NAS Outage #1
Incident scope: NAS user not able to access Web Interface for NAS
Incident duration: At least 30 hours, up to 72 hours
Incident resolution: Change router port
Last weekend I was not at home. Some time on Saturday afternoon, I wanted to access some of the self hosted services I host on my NAS. I entered the URL and waited. I knew that sometimes the first request takes some time (maybe the NAS powers down the hard disks), so after waiting some time, I just hit refresh. Still nothing. I tried another service. Nothing. I tried all of them. Nothing. I tried going to the IP address of the NAS directly. I get the default page from the web server, which comes up when I don't use the right hostname.
Okay, we have a problem. My first suspicion is that the DNS of my domain is broken somehow. I do a DNS query with
dig. I freak out a bit when I see two IP addresses there, but after some searching, I find that one of them belongs to my DNS provider and is needed because I have DynamicDNS. I log into my provider, Namecheap from whom I bought the domain and who is managing my DNS. Everything looks normal.
Then I try to ssh into the NAS. This works pretty well, although it seems to be pretty slow. I try to look around in the logs, nothing suspicious. I restart the nginx server. I restart several other packages on the NAS that I think might have anything to do with this. Nothing.
Then I think about trying to run
curl to download the main page from my NAS. And lo and behold, I see the HTML of the login page to the Web Interface appear. Okay, let's try again in the browser. After several minutes, the loading stops, but nothing shows up. I checkout the DOM Inspector and indeed things do show up there as well. What? There are no errors in the console, but the network tab does show that everything is really slow.
After several hours of investigations, I give up and enjoy my time with my in-laws. I put my SRE hat back on only after I get back home the next day. Unsurprisingly, I still can't connect even from the LAN. It's actually a bit better, because some things open, but it's very flaky. And even more surprisingly, I discovered that I had Monica open on my phone browser and I can navigate it there! What is going on?

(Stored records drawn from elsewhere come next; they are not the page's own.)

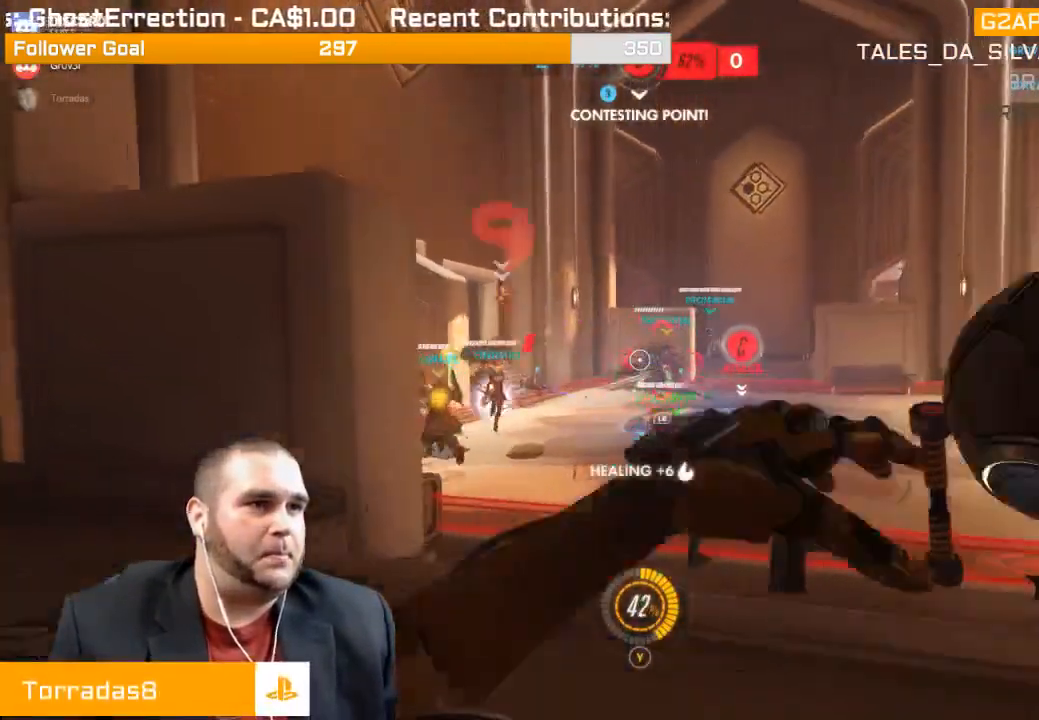
{"dt_ms": 500, "buttons": ["L1", "R2"], "left_stick": "down-right", "right_stick": "center", "events": [[17, "R1", "up"], [133, "R2", "down"], [200, "L1", "down"], [283, "left_stick", "center"], [333, "L1", "up"], [333, "left_stick", "down-right"], [400, "L1", "down"], [433, "right_stick", "center"], [467, "L1", "up"], [500, "L1", "down"]]}
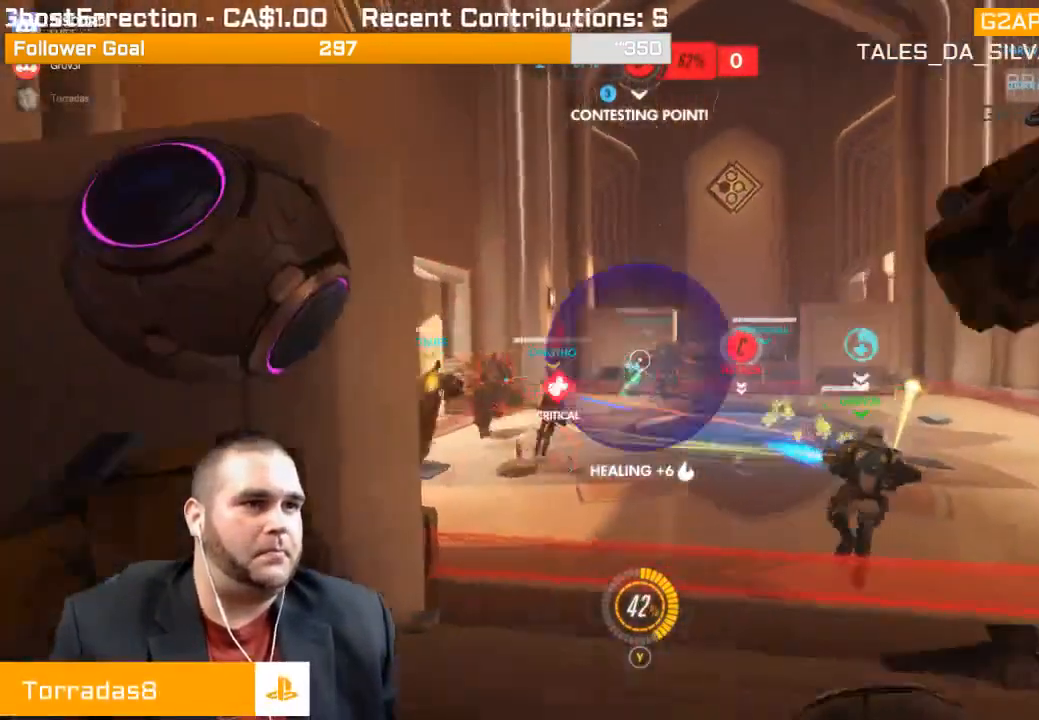
{"dt_ms": 500, "buttons": ["R2"], "left_stick": "down", "right_stick": "center", "events": [[133, "L1", "up"], [250, "left_stick", "down"]]}
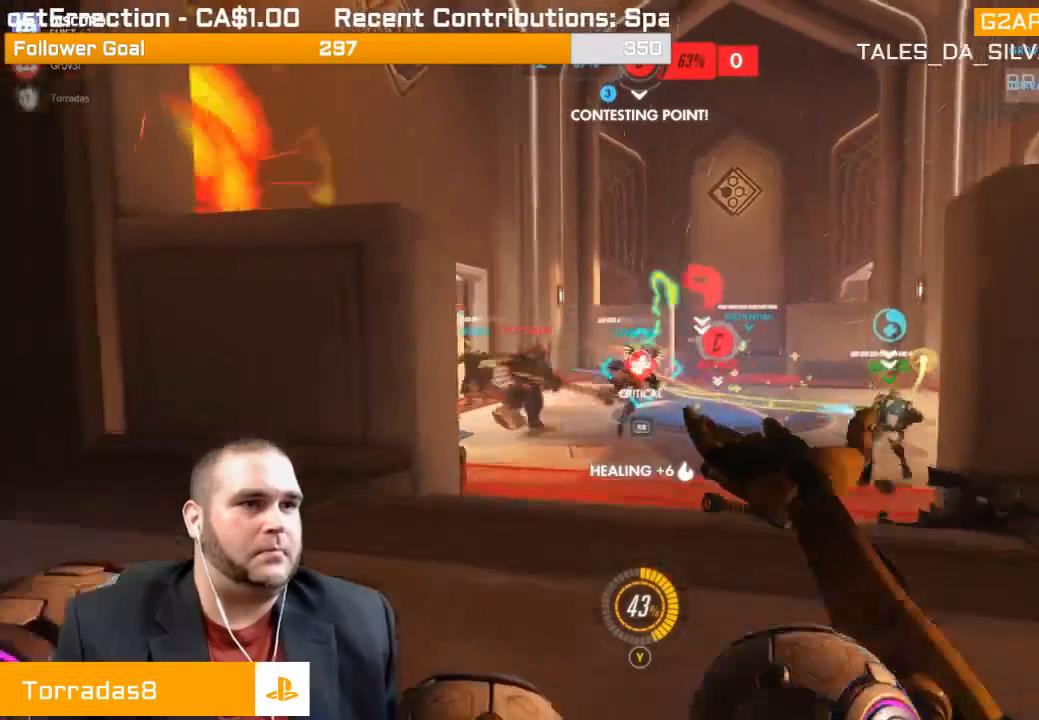
{"dt_ms": 500, "buttons": [], "left_stick": "up", "right_stick": "center", "events": [[183, "L1", "down"], [267, "left_stick", "right"], [317, "L1", "up"], [317, "R2", "up"], [383, "R1", "down"], [383, "right_stick", "right"], [417, "left_stick", "up"], [500, "R1", "up"], [500, "right_stick", "center"]]}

I had recently moved the NAS to another room and I had tested the speed of my home network with iperf3. I decided to test it again. On the NAS I ran the following command:
sudo docker run -it --rm -p 5201:5201 networkstatic/iperf3 -s
And on my desktop I ran:
iperf3 -c 192.168.100.15 -p 5201 -t 30
The first time I tested it, in the first room, it was around 900 Mbits/sec.
After I moved it to the other room, it dropped to around 500 Mbits/sec, but I assumed that's because of the lower quality cable that had been placed in the wall. But now, when I ran it again, I got around 40-50 Mbits/sec, sometimes even 0 Mbit/sec for several seconds. I ran the test several times and then I noticed something that looked suspicious: a column called "Retr" with values like "165", "229", "66", "160" in it. "Retr" looks very much like "Retries". My hunch is confirmed when looking in the iperf manual: some TCP packets are being retransmitted, which means I have packets dropped somewhere or packet corruption.
netstat -i confirms that yes, I have errors only among the received packets. Searching for this issue reveals that the most common issue is a bad cable. I had crimped the Ethernet cable in the other room when I moved the NAS there, so I thought that's the problem. I recrimped it, but no luck. Then I thought that maybe the other end is bad. Nope. Then I tried plugging it into the other empty LAN port in the router. Bam. No more packet retries. Speed between my desktop and NAS is back to 900 Mbits/sec. I can access all the services. Outage over. The problem was a faulty port on my ISP provided router.
This was my biggest outage I ever had so far with my NAS. All previous ones were several hours long at best, if the internet went out. I have a UPS, so even short electrical outages don't affect it. I didn't like the router I had from my ISP, but now I'll have an even bigger reason to get it replaced as soon as possible. A lesson I learned from this is that intermittent network errors can cause very weird issues, which can be partially masked because TCP has a lot of redundancies and retries built in.